Berners-Lee and the Semantic Web Vision
December 6, 2000
In a keynote session at XML 2000 Tim Berners-Lee, Director of the Wide Web Consortium, outlined his vision for the Semantic Web. In one of his most complete public expositions of the vision to date, he explained the layered architecture that he foresees being developed in the next ten years.
He kicked off by explaining what he means by the two words "semantic" and "web." Underlying the Web was the philosophy of a navigable space, with a mapping from URI to resources. He stressed that a URI was an identifier for a resource, and not a recipe for its retrieval.
Berners-Lee said that in the context of the Semantic Web, the word "semantic" meant "machine processable." He explicitly ruled out the sense of natural language semantics. For data, the semantics convey what a machine can do with that data. In the future, Berners-Lee anticipated that they will also enable a machine to figure out how to convert that data, too. He described the "semantic test," which is passed if, when you give data to a machine, it will do the right thing with it. He also underlined that the Semantic Web is, like XML, a declarative environment, where you say what you mean by some data, and not what you want done with it.
Tim Berners-Lee addresses XML 2000 delegates. |
Encouraging the audience to share his excitement at the vision, Berners-Lee related how difficult it was ten years ago when he was demonstrating the Web for the first time. Viewers seeing him progress from one document to another by clicking on links were nonplussed -- it's when the system scales that the advantages may be reaped. Shown a small example of linking zip codes between databases, we were asked to imagine the possibilities of this system scaling globally.
Having outlined its scope, Berners-Lee explained each of the elements in the Semantic Web architecture. He explained the importance of RDF/RDF Schema as a language for the description of "things" (resources) and their types. Above this, he described the ontology layer. An ontology is capable of describing relationships between types of things, such as "this is a transitive property", but does not convey any information about how to use those relationships computationally.
Running through several of the layers in Berners-Lee's abstraction is the importance of digital signatures. Although public key cryptography has been around for some time, it has not really taken off. Berners-Lee observed that one contributing factor to this was that it was too coarsely-grained, with the choice of either trusted or not trusted. An infrastructure must be in place where a party can be trusted within a particular domain. Once such granularity is possible, digital signatures can be used to establish the provenance not only of data but of ontologies and of deductions.
On top of the ontology layer sits the logic layer. This is the point at which assertions from around the Web can be used to derive new knowledge. The problem here is that deduction systems are not terribly interoperable. Rather than design one overarching reasoning system, Berners-Lee instead suggests a universal language for representing proofs. Systems can then digitally sign and export these proofs for other systems to use and possibly incorporate into the Semantic Web.
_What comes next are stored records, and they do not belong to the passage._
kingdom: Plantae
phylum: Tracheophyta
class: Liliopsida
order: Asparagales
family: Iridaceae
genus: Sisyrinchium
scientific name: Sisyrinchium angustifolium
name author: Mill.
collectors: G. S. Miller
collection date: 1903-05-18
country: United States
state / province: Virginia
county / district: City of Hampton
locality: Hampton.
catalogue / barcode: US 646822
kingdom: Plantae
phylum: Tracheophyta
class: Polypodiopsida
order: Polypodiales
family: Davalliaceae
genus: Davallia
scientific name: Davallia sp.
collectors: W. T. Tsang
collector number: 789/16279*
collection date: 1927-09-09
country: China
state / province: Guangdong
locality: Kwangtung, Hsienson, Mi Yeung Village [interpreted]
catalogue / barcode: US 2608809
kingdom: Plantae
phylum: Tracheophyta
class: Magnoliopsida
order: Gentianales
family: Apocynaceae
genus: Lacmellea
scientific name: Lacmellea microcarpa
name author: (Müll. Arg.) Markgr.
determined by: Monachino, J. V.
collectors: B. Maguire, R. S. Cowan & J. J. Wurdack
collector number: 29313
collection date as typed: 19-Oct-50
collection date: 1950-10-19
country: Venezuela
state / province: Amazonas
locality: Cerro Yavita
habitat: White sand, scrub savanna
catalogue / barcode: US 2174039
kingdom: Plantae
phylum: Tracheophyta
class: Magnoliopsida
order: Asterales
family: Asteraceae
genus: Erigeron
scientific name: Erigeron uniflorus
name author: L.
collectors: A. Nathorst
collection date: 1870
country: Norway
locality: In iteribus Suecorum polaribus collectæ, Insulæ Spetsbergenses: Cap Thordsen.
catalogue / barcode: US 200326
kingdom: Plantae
Berners-Lee ended his presentation examining what could be done practically today. He observed that the higher layers of his architecture are likely to take around ten years yet to come to fruition -- most of the new work today is happening on ontologies. Practical solutions include the use of XSLT to derive RDF from XML sources, the work on topic maps and RDF convergence, the emergence of general-purpose RDF databases and engines, and general and specific GUIs for RDF data. Berners-Lee noted that a rearrangement of the metadata activity within the W3C would also have a bearing on Semantic Web work.
Though many attendees enjoyed the talk and his vision, there is still a significant measure of skepticism over the practicality of the Semantic Web. More than one delegate invoked the failed, lofty ambitions of Artificial Intelligence in the '60s and '70s. Others noted that his vision has little in common with the current future of "web services" being promoted by most XML vendors. This was, however, one of the most complete expositions of his vision that Berners-Lee has yet delivered to the XML community.